Time for a thought exercise.
You’ve got a database application that has bursty and unpredictable loads. Out of nowhere, you’ll suddenly get socked with a large amount of SELECT queries. Due to the way the app is written, you can’t cache the query results – the queries keep changing, and the business wants data from within the last couple of minutes.
In the past, you’d have used replication or AlwaysOn Availability Groups to build multiple read-only reporting servers, but that means big SQL Servers that sit around idle most of the time. You have to size them for the bursts in load. You could probably get by with a single 2-socket server most of the time, but when the loads come in, you need an 8-socket server to handle all these reads.
But what if you combined virtualization with SQL Server’s ability to add AG replicas on the fly?

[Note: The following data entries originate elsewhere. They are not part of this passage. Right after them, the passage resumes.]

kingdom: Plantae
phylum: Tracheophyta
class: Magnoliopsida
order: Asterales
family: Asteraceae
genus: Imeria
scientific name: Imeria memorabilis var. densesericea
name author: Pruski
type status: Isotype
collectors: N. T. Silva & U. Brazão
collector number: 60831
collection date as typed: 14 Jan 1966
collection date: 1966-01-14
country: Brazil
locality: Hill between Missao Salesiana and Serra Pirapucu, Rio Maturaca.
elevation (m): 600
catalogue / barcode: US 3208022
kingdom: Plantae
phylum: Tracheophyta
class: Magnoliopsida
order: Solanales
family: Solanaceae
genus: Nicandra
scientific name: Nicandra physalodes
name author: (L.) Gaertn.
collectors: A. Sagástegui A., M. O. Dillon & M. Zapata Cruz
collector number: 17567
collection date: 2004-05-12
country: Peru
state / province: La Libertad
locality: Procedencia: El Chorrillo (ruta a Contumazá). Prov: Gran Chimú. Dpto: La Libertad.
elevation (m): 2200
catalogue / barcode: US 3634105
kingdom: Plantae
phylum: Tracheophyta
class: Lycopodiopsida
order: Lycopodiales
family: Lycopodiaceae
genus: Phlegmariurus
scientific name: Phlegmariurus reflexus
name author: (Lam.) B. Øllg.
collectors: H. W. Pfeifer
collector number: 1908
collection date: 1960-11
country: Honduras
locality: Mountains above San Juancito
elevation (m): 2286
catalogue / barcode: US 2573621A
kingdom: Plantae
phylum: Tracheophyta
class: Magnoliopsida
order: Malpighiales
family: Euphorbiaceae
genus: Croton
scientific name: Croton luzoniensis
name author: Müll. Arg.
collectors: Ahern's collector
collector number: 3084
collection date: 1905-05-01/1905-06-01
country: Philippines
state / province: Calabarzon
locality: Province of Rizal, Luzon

Think Amazon’s Auto Scaling, but on-premise. The script logic would go something like this:
- If your current readable replicas are experiencing bottlenecks that could be fixed by adding additional replicas,
- And the load lasts more than X minutes/hours (set by the business’s goals)
- Start up a new virtual machine (ideally a template with SQL Server already installed)
- Add it to the cluster
- Restore the most recent full and transaction log backups to it (very easy if you’re already backing up to a network share, and would require no additional load on the current replicas)
- Join it to the Availability Group
- Add it to the read-only routing list
And presto, you’ve got more power. You can also use the same type of logic to tear down replicas you don’t need.
If you wanted to get even fancier and more proactive, rather than adding an all-new server to the Availability Group, you could have the script shut down one of the existing replicas, add more vCPUs and/or memory, and start it back up again. That way you could add more power without having to deal with backups and restores, but on the downside, this means temporarily taking away power from the existing AG.
You can even do this without affecting end users. Take the replica out of the read-only routing list, wait for the last query to finish, and then start the maintenance work on that replica.
It would only make sense at companies where:
- The app’s config string used the ApplicationIntent=ReadOnly parameter for read-only queries, thereby letting us move those to read-only replicas
- The write loads can still be handled by a single server
- The script could finish in time to handle the added load (for example, this isn’t going to work with 5TB databases on slow storage)
- There’s an incentive to get rid of unneeded replicas (because some companies are just okay running lots of unneeded servers to handle peak loads)
- Licensing is done at the virtual host layer, not at the guest layer (which rules out Amazon EC2 and Azure VMs, neither of which would be cost-effective here)
If I was going to write something like this, I’d do it in PowerShell because I’d want one language that interfaces well with my monitoring software, VMware/Hyper-V, Windows clustering, and SQL Server. Alas, I’m not doing it anytime soon – I’ve gone through this thought exercise with a couple of clients, and in both cases, the answer has been, “Screw it, we’ll do it manually instead.” It sure is a fun thought exercise, though.
It does sound like a lot of work, but the slick part is that once the scripts are built and tested, you can leverage it to auto-scale read load for any of your AG-protected databases.
And, uh, open source it, will you? Kthxbai.